A well-groomed lawn adds curb appeal to any home. Small, plastic, and hooked to your main water system, sprinklers are a modern invention that will keep your grass looking green. But many homeowners don't have the money to install them because they cost anywhere from $3,000 to $4,000 per ¼-acre lot. No matter how much land you own, this will add up to serious money very fast. The good news is DIY sprinklers cost much less, priced at about $1,500 per ¼-acre lot. When looking into sprinklers, investigate installing your own system. It will save you a lot of money. |
Permanent or Portable?
First off, check with your HOA and see if you can legally install a permanent water system in your yard. If for some reason they will not let you, portable and non-permanent systems are available that will do the job very well. For most people, permanent systems are the best option, and once installed require very little maintenance.

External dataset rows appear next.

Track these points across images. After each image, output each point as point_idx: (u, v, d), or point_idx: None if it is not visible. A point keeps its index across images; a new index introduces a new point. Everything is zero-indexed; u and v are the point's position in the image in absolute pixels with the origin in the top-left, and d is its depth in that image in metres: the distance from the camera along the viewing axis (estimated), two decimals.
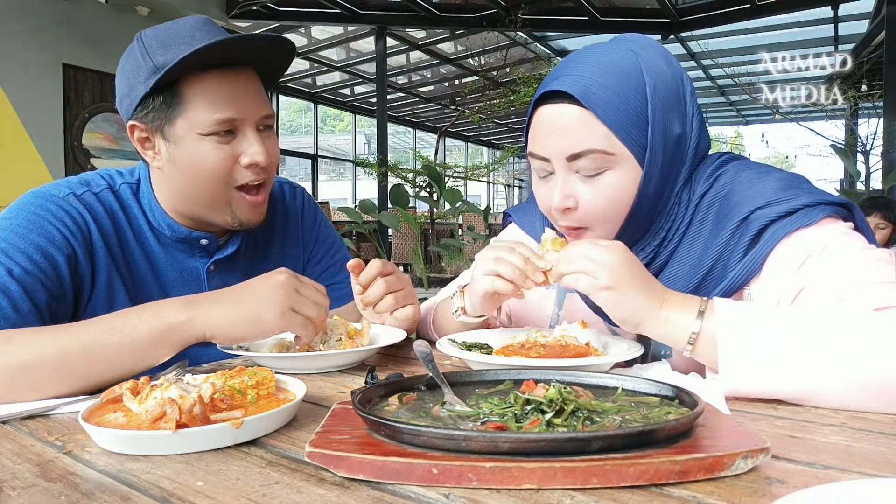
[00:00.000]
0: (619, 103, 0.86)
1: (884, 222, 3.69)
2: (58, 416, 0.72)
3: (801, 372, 0.72)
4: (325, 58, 10.58)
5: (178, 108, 1.01)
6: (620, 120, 0.86)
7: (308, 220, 1.34)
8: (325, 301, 0.92)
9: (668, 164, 0.91)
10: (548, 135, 0.91)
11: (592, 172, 0.89)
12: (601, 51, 0.91)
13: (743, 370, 0.73)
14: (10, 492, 0.50)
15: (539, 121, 0.92)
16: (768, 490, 0.48)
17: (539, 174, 0.96)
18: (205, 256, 1.15)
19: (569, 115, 0.88)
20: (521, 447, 0.50)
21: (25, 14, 5.10)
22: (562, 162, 0.90)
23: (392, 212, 7.75)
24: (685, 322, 0.78)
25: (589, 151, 0.87)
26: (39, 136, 5.17)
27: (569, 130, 0.88)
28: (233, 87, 1.02)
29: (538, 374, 0.71)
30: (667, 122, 0.89)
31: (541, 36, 9.63)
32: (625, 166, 0.88)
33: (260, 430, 0.62)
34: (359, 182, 14.87)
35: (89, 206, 1.05)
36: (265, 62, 1.08)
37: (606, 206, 0.90)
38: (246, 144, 1.04)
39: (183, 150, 1.03)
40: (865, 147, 9.36)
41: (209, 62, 1.00)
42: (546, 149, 0.91)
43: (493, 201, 18.74)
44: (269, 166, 1.08)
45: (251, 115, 1.04)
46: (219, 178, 1.04)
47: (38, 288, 0.95)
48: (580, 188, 0.90)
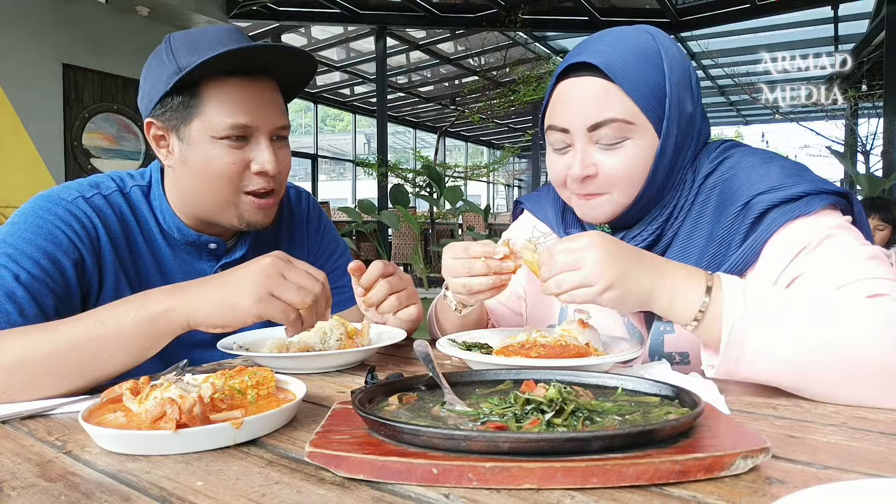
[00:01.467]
0: (639, 76, 0.91)
1: (882, 223, 3.69)
2: (58, 416, 0.72)
3: (800, 357, 0.72)
4: (325, 58, 10.59)
5: (195, 109, 1.02)
6: (641, 91, 0.90)
7: (313, 224, 1.34)
8: (315, 286, 0.84)
9: (681, 139, 0.95)
10: (570, 106, 0.94)
11: (613, 141, 0.92)
12: (621, 32, 0.96)
13: (746, 354, 0.73)
14: (10, 492, 0.50)
15: (561, 93, 0.96)
16: (768, 490, 0.48)
17: (555, 147, 0.99)
18: (213, 260, 1.15)
19: (592, 86, 0.92)
20: (521, 447, 0.50)
21: (25, 14, 5.10)
22: (582, 132, 0.93)
23: (392, 211, 7.76)
24: (692, 298, 0.77)
25: (611, 120, 0.91)
26: (39, 136, 5.17)
27: (591, 101, 0.92)
28: (250, 94, 1.04)
29: (538, 374, 0.71)
30: (681, 98, 0.93)
31: (541, 36, 9.64)
32: (643, 136, 0.92)
33: (260, 430, 0.62)
34: (359, 182, 14.88)
35: (98, 209, 1.05)
36: (286, 74, 1.09)
37: (626, 173, 0.93)
38: (257, 152, 1.05)
39: (195, 152, 1.04)
40: (865, 147, 9.37)
41: (230, 69, 1.02)
42: (567, 120, 0.94)
43: (493, 201, 18.75)
44: (279, 176, 1.09)
45: (265, 124, 1.05)
46: (227, 182, 1.04)
47: (44, 293, 0.95)
48: (600, 157, 0.94)
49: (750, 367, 0.74)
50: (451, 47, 10.53)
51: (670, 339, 0.98)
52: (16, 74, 5.01)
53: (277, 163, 1.06)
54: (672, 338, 0.98)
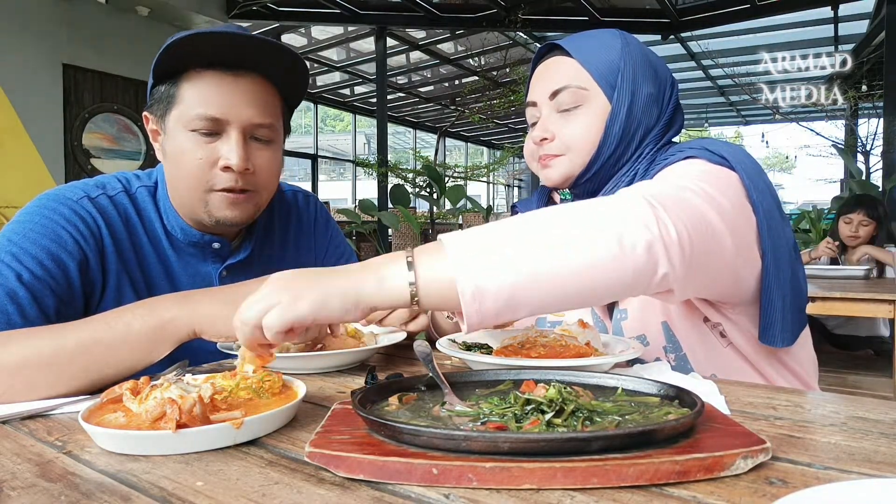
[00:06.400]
0: (595, 53, 1.03)
1: (867, 219, 3.68)
2: (58, 416, 0.72)
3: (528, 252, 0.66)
4: (325, 58, 10.58)
5: (173, 99, 1.02)
6: (596, 62, 1.03)
7: (320, 228, 1.34)
8: None
9: (637, 113, 1.02)
10: (537, 82, 1.09)
11: (569, 106, 1.03)
12: (590, 30, 1.10)
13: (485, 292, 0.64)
14: (10, 492, 0.50)
15: (534, 73, 1.11)
16: (768, 490, 0.48)
17: (530, 122, 1.11)
18: (217, 261, 1.15)
19: (554, 61, 1.07)
20: (521, 447, 0.50)
21: (25, 14, 5.10)
22: (545, 101, 1.06)
23: (392, 212, 7.75)
24: (396, 272, 0.68)
25: (567, 87, 1.03)
26: (39, 136, 5.17)
27: (553, 73, 1.06)
28: (225, 87, 1.00)
29: (538, 374, 0.71)
30: (636, 76, 1.02)
31: (541, 36, 9.62)
32: (596, 104, 1.02)
33: (260, 430, 0.62)
34: (359, 182, 14.87)
35: (103, 209, 1.05)
36: (274, 72, 1.05)
37: (580, 135, 1.03)
38: (226, 148, 1.00)
39: (171, 142, 1.03)
40: (865, 147, 9.36)
41: (212, 59, 0.99)
42: (534, 93, 1.09)
43: (493, 201, 18.74)
44: (251, 176, 1.03)
45: (238, 119, 1.00)
46: (194, 177, 1.02)
47: (46, 294, 0.94)
48: (558, 122, 1.05)
49: (497, 300, 0.65)
50: (451, 47, 10.52)
51: (627, 325, 1.02)
52: (16, 74, 5.01)
53: (247, 160, 1.01)
54: (627, 323, 1.02)
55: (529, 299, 0.67)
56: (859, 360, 3.44)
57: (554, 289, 0.67)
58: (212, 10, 6.33)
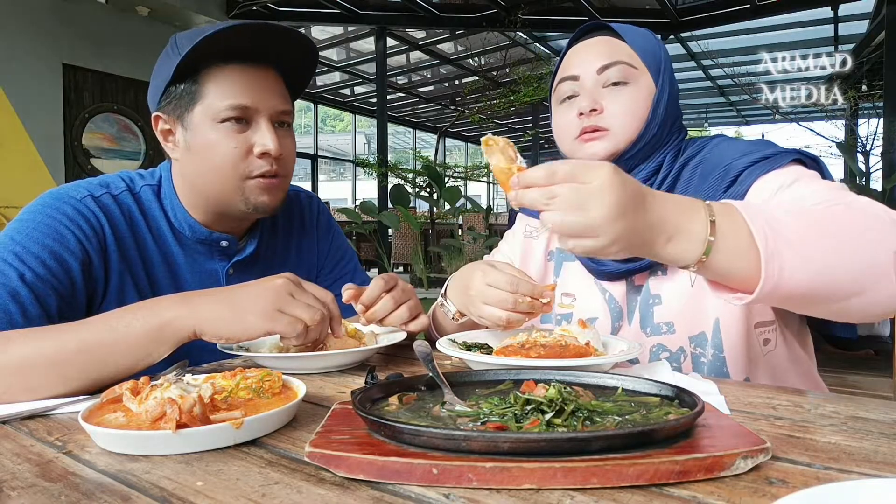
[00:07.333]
0: (642, 39, 1.09)
1: None
2: (58, 416, 0.72)
3: (826, 258, 0.69)
4: (325, 58, 10.58)
5: (196, 95, 1.04)
6: (643, 48, 1.07)
7: (323, 229, 1.35)
8: (321, 307, 0.88)
9: (674, 100, 1.07)
10: (582, 57, 1.09)
11: (618, 80, 1.05)
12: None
13: (785, 269, 0.67)
14: (10, 492, 0.50)
15: (574, 51, 1.11)
16: (768, 490, 0.48)
17: (564, 96, 1.10)
18: (224, 259, 1.15)
19: (602, 40, 1.09)
20: (521, 447, 0.50)
21: (25, 14, 5.10)
22: (591, 75, 1.06)
23: (392, 212, 7.75)
24: (694, 238, 0.69)
25: (618, 62, 1.05)
26: (39, 136, 5.17)
27: (602, 48, 1.08)
28: (249, 77, 1.05)
29: (538, 374, 0.71)
30: (671, 70, 1.08)
31: (541, 36, 9.63)
32: (643, 83, 1.05)
33: (260, 430, 0.62)
34: (359, 182, 14.88)
35: (106, 208, 1.05)
36: (287, 62, 1.10)
37: (627, 111, 1.04)
38: (259, 135, 1.05)
39: (199, 138, 1.04)
40: (865, 147, 9.36)
41: (228, 53, 1.03)
42: (579, 66, 1.08)
43: (493, 201, 18.73)
44: (282, 160, 1.09)
45: (265, 107, 1.05)
46: (231, 167, 1.05)
47: (48, 293, 0.94)
48: (607, 96, 1.06)
49: (792, 279, 0.67)
50: (451, 47, 10.52)
51: (659, 311, 1.03)
52: (16, 74, 5.01)
53: (280, 146, 1.06)
54: (661, 309, 1.03)
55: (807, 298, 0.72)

Make sure you know how much rain your area receives in any given calendar year. This is important to know before installing. If your area receives more rainfall, you can install fewer pipes and therefore save money. Less rainfall will require a deeper density of water coming from your system and will consequently cost more money to build because you will have to install more pipes. Many websites have irrigation formulas that will help you know exactly how much to buy.
Contact your local water distributer and get reports on water pressure, water meter size, service line size, and flow rate. Once you have all this information, keep track of it because your local home improvement store will help you determine the right fittings when installing. Also, check your water company and ask them what the backflow requirements are for your area. Backflow will keep the ground water out of your everyday drinking water.
Create a small schematic of your backyard on your computer or by hand using pencil and paper. Write specific landmarks like rocks and trees that you will have to work around. Map where your water system will be connecting to the service line and where you will run the pipes in the ground. Once you have this mapped, contact your water and electric companies to make sure they don't have pipes or wires running through the same space. After you've done this preliminary work, go ahead and dig the system according to your diagram, install the pipes and connect the heads with PVC cement and Teflon tape. Cover up the exposed lines and turn on the system. You are ready to go.
Installing your own system is not hard but requires just a little bit of planning.